Excerpted passage |
════════════════════
The reference to the concrete type [u8] here is confusing. Did you mean [T] or something different?

[arielb1]

I mean T where T: Copy

[jonas-schievink]

s/fnf/fn

[Ericson2314]

I like the idea of Clone: ?Sized, but I think clone_from can only properly be written with out pointers?

edit Oops, I thought clone_from was a new method. I was thinking we could do something like

// implementation can assume `*self` and `*source` have the same size. 
unsafe fn move_from_unsized(&out self, source: &Self);

This is similar to things that would be useful for emplacement.

[whitequark]

@arielb1 This doesn't reach being a replacement for #1808, primarily because, as written, the lifetime of the value is only until the end of the block. What are your plans for extending the lifetime of the value past that?

[briansmith]

I think it's better to just get rid of the restriction and allow random % 100 to work. Programmers have the intuition that one can replace let n = random() % 100; f(n) with f(random() % 100) and IMO it isn't worth fighting that intuition.

In the furture Rust should create some equivalent to constexpr for expressions that guarantees that such-marked expressions are evaluated at compile time. That would be a more general mitigation for the concern here.

[briansmith]

I think this really needs to be supported:

#[derive(Copy, Clone)]
struct Elem {
    // ...
    value: [T],
}

I understand the concern expressed above about uses of Box adding surprising allocas. However, I think this feature is actually more likely to be used by code, like mine, that is trying to avoid Box completely. In particular, if we're willing/able to use the heap instead of the stack then we don't miss stack-allocated VLAs nearly as much.

[arielb1]

Clone::clone has Self: Sized, so this should work depending on the intelligence of derive(Clone) (and more to the point, implementing Clone/Copy yourself would work).
════════════════════
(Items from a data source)

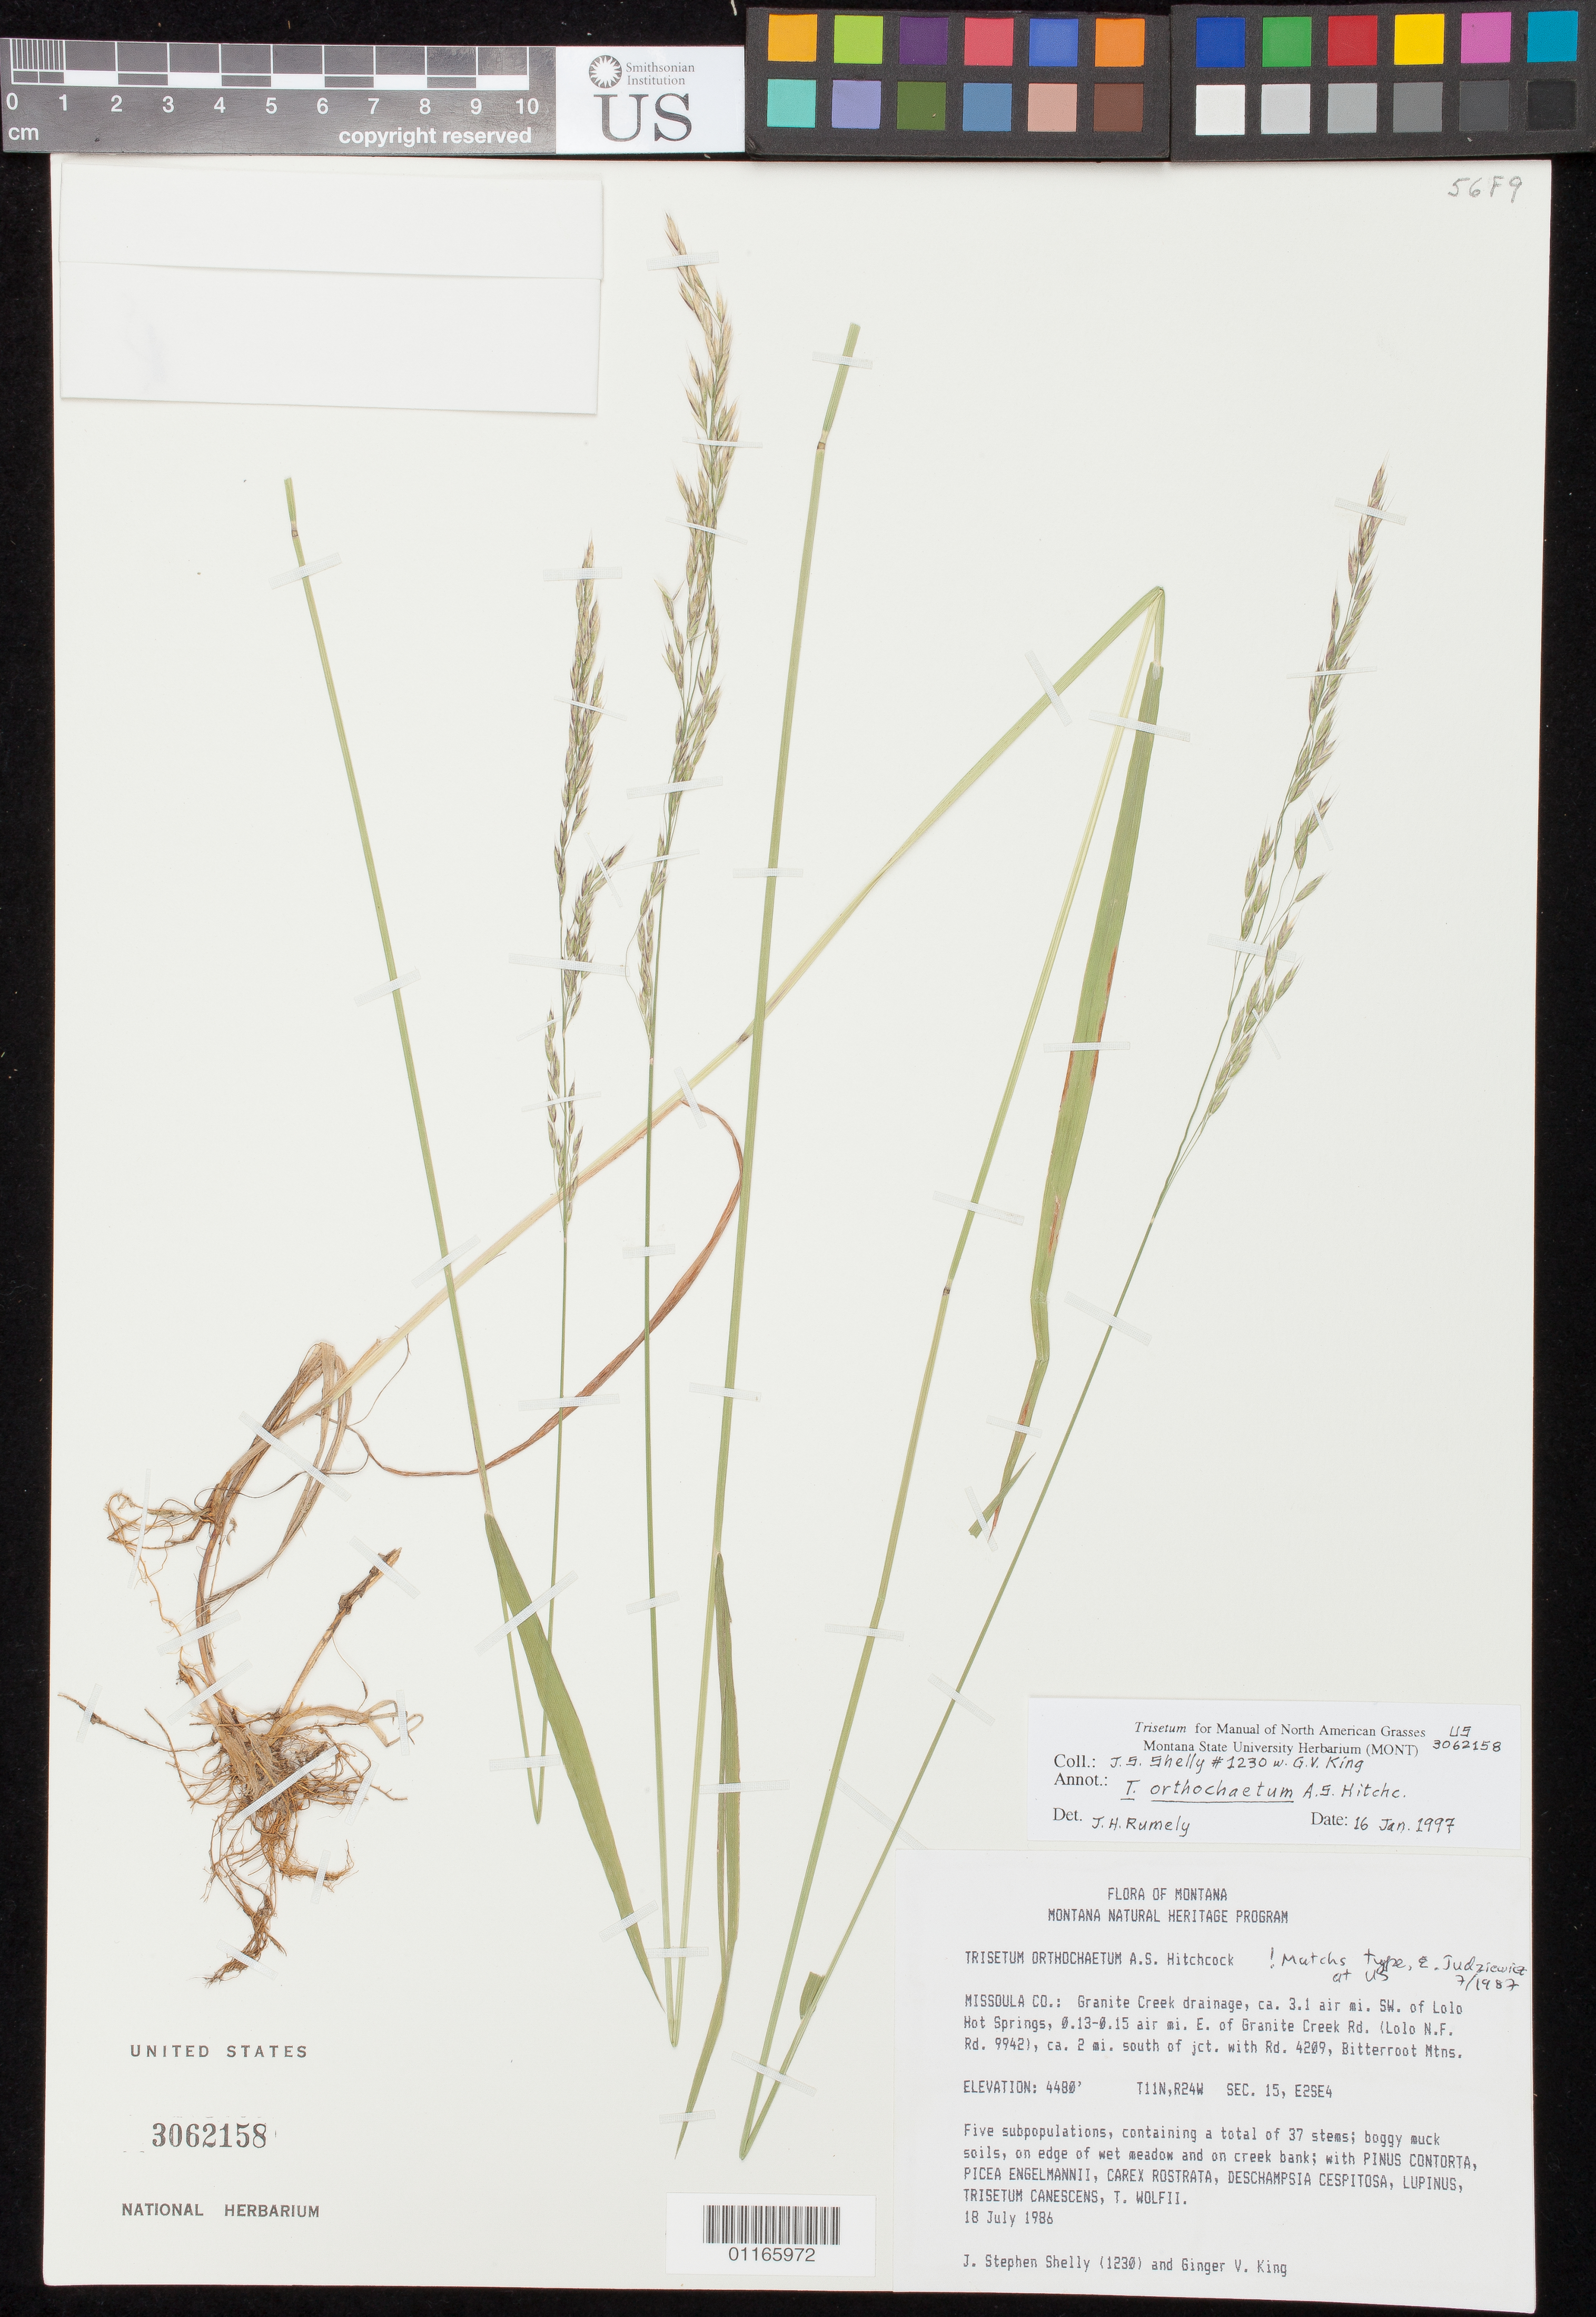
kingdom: Plantae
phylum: Tracheophyta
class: Liliopsida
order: Poales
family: Poaceae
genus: Graphephorum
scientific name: Graphephorum orthochaetum ined.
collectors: J. Shelly & G. V. King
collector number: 1230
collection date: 1986-07-18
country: United States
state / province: Montana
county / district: Missoula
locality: Granite Creek drainage, ca. 3.1 air mi. SW. of Lolo Hot Springs, 0.13-0.15 air mi. E. of Granite Creek Rd. (Lolo N.F. Rd. 9942), ca. 2 mi. south of jct. with Rd. 4209, Bitterroot Mtns.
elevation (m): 1366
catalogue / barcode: US 3062158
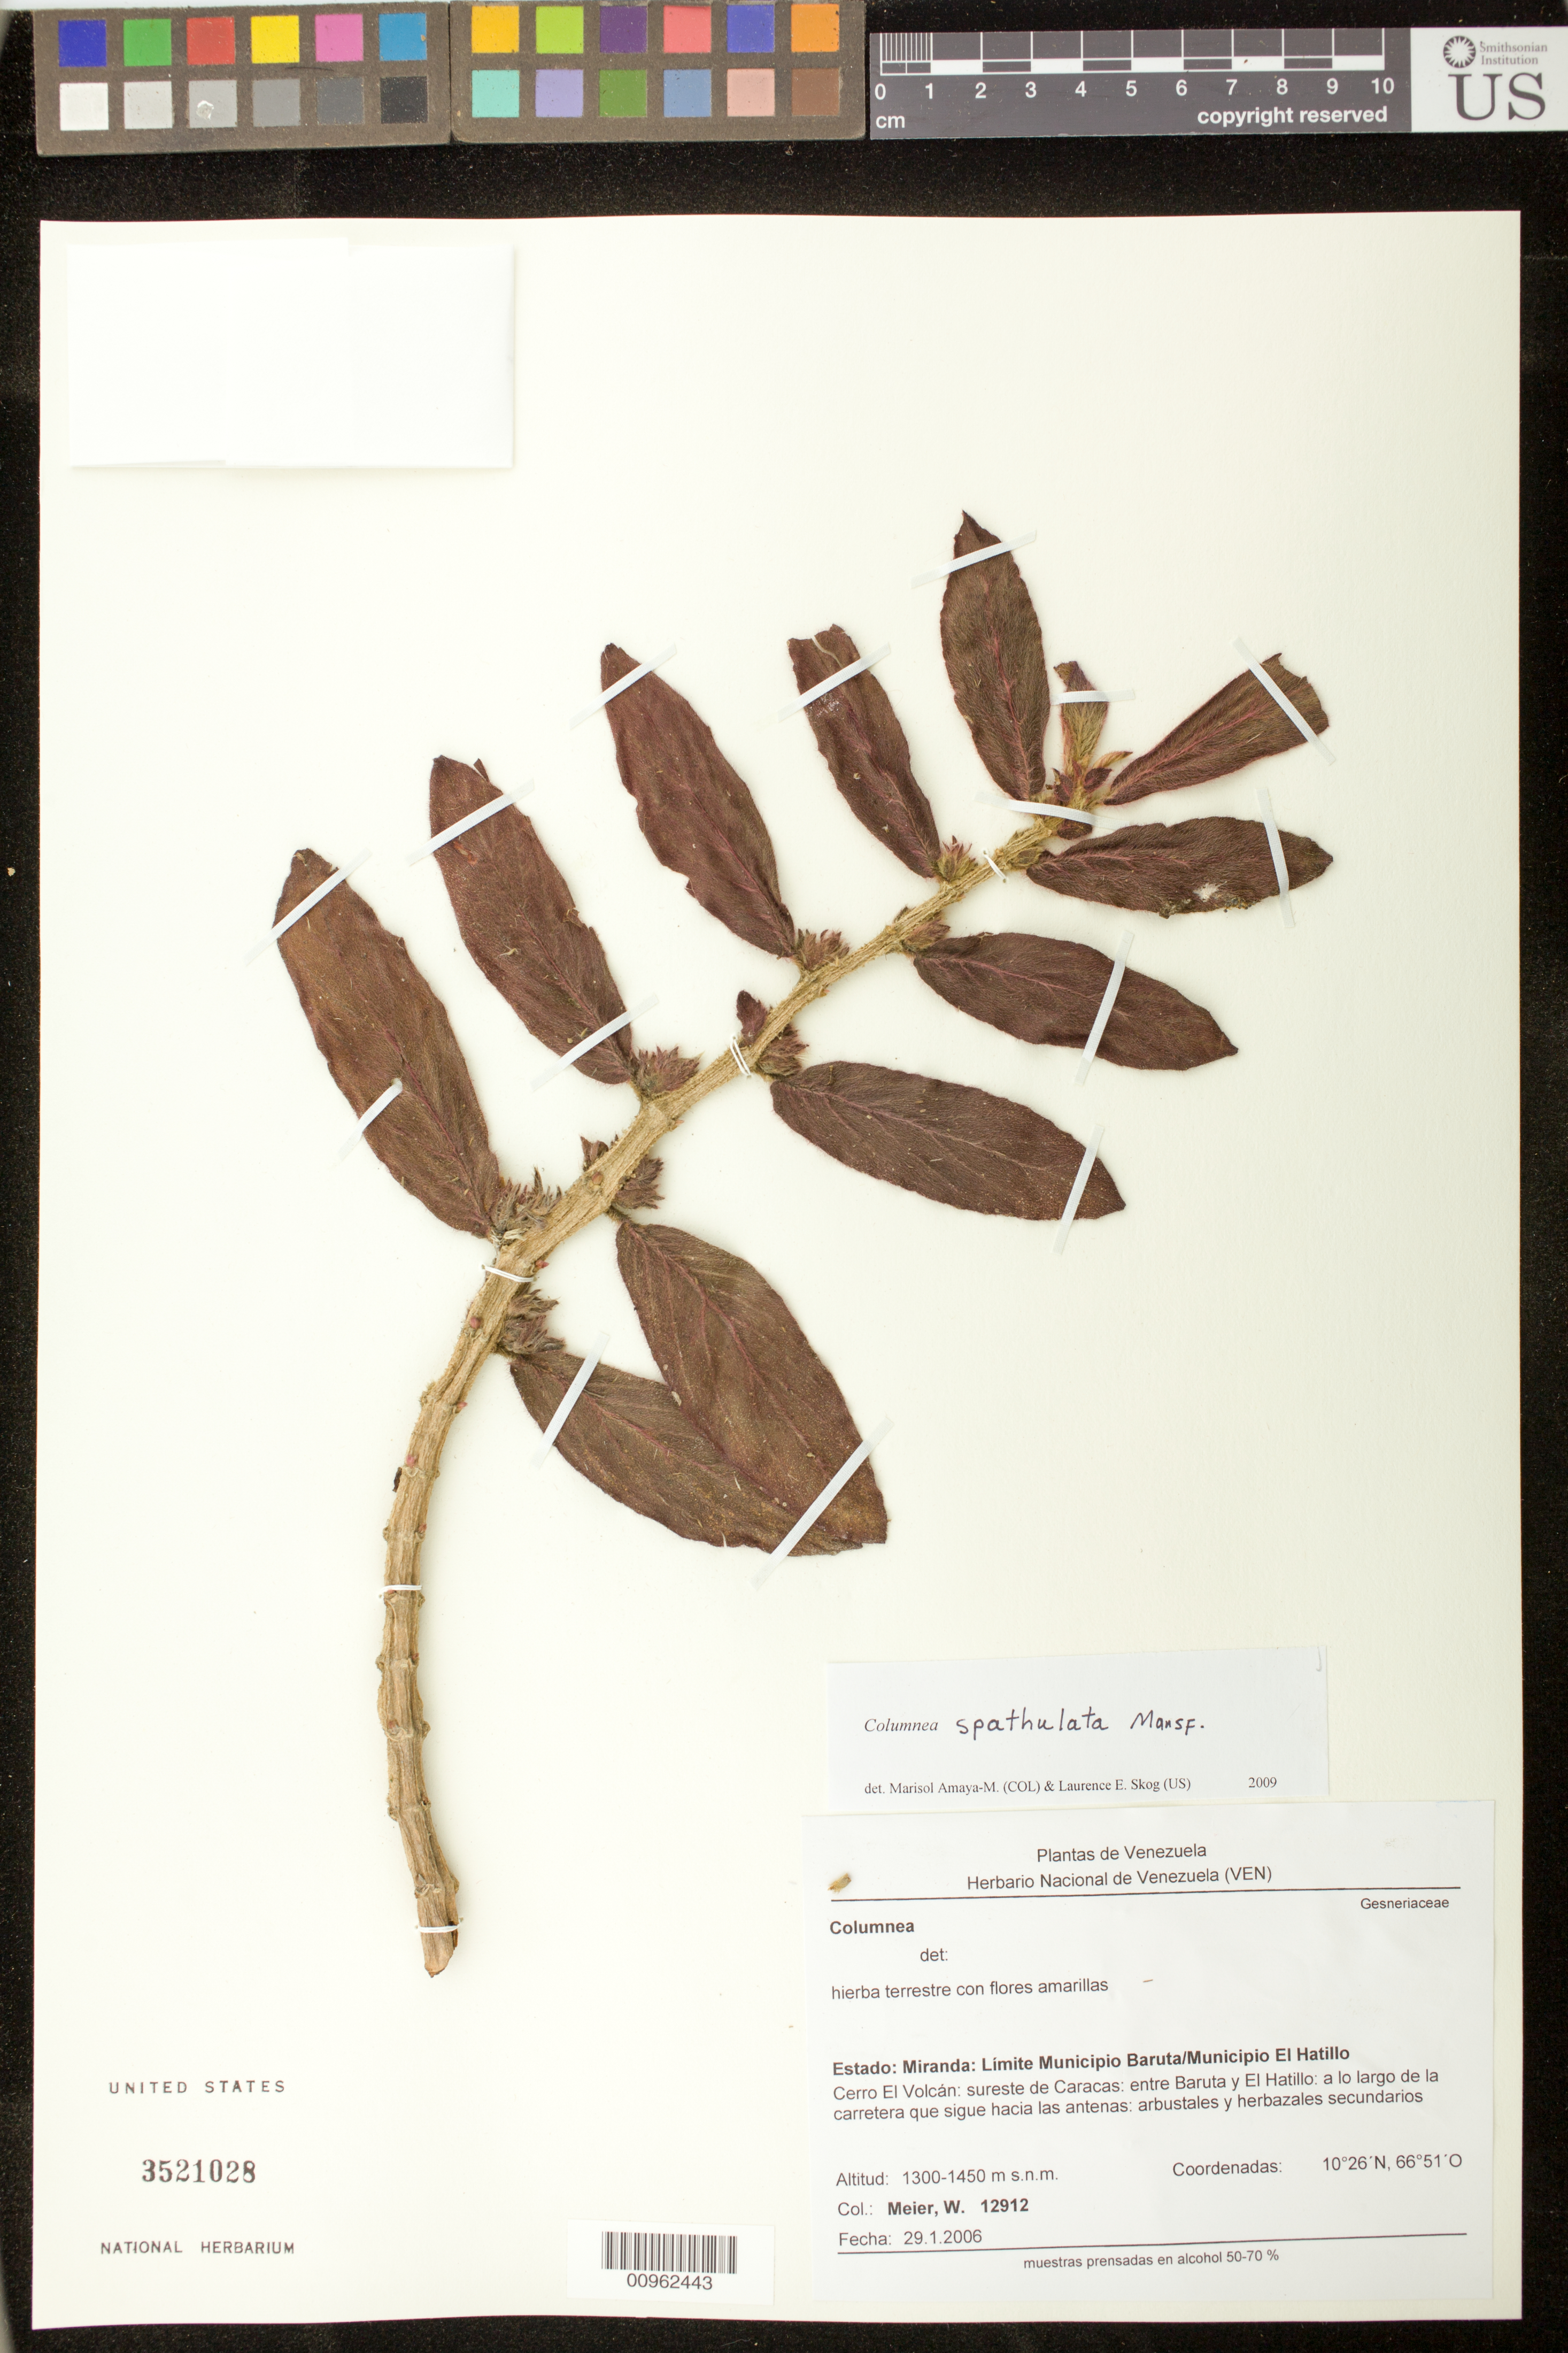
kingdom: Plantae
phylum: Tracheophyta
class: Magnoliopsida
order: Lamiales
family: Gesneriaceae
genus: Columnea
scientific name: Columnea spathulata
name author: Mansf.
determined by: Amaya-Márquez, M.; Skog, Laurence E.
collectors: W. Meier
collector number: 12912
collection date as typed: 29 Jan 2006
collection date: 2006-01-29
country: Venezuela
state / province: Miranda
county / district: Baruta / El Hatillo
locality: limite Municipio Baruta/Municipio El Hatillo. Cerro El Volcán, sureste de Caracas, entre Baruta y El Hatillo, a lo loargo de la carretera que sigue hacia las antenas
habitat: Arbustales y herbazales secundarios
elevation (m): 1300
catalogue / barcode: US 3521028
════════════════════
Requirements |
1. Reproduce the passage of the Rust thread between "This is similar" and "fighting that intuition.", inclusive.
2. Continue the Rust thread on unsized values from the point where it stops.

Answers per task |
1.
This is similar to things that would be useful for emplacement.

[whitequark]

@arielb1 This doesn't reach being a replacement for #1808, primarily because, as written, the lifetime of the value is only until the end of the block. What are your plans for extending the lifetime of the value past that?

[briansmith]

I think it's better to just get rid of the restriction and allow random % 100 to work. Programmers have the intuition that one can replace let n = random() % 100; f(n) with f(random() % 100) and IMO it isn't worth fighting that intuition.

2.
[nikomatsakis]

@arielb1

Clone::clone has Self: Sized, so this should work depending on the intelligence of derive(Clone) (and more to the point, implementing Clone/Copy yourself would work).

I'm confused by this. How could this work unless we modify the Clone trait?

[briansmith]

The problem with large allocas is already a problem today without this feature. In fact this feature helps resolve the existing problem.

Consider:

#[allow(non_snake_case)] // Use the standard names.
pub struct RSAKeyPair {
    n: bigint::Modulus<N>,
    e: bigint::PublicExponent,
    p: bigint::Modulus<P>,
    q: bigint::Modulus<Q>,
    dP: bigint::OddPositive,
    dQ: bigint::OddPositive,
    qInv: bigint::Elem<P, R>,
    qq: bigint::Modulus<QQ>,
    q_mod_n: bigint::Elem<N, R>,
    r_mod_p: bigint::Elem<P, R>, // 1 (mod p), Montgomery encoded.
    r_mod_q: bigint::Elem<Q, R>, // 1 (mod q), Montgomery encoded.
    rrr_mod_p: bigint::Elem<P, R>, // RR (mod p), Montgomery encoded.
    rrr_mod_q: bigint::Elem<Q, R>, // RR (mod q), Montgomery encoded.
}

Oversimplifying a bit, each one of those values is ideally an [u8] with a length of between 128-512 bytes. But, instead, I currently am in the process of making them [u8; 1024] because Rust doesn't have VLAs (Other parts of my code need 1024-byte values for these types, but the RSAKeyPair operates on shorter values).. So, currently I'd need about 13KB or 26KB of stack space when constructing one of these already today, already. VLAs would actually reduce the expected stack space usage, even without implementing any sort of solution to this problem.

[eternaleye]

@briansmith: So, I don't think the RSAKeyPair use case is actually viable even with the most generous expansion of this, because it not only needs VLAs, requires a struct with more than one unsized member.

This is something completely unsupported in Rust at present, poses major layout difficulties, would require multiple different runtime sizes (which is a big thing to extend fat-pointers to do), and I'm hugely unsure if LLVM will even permit this without a great deal of effort, as Clang doesn't even support VLAIS, a notable hole in its GCC compatibility.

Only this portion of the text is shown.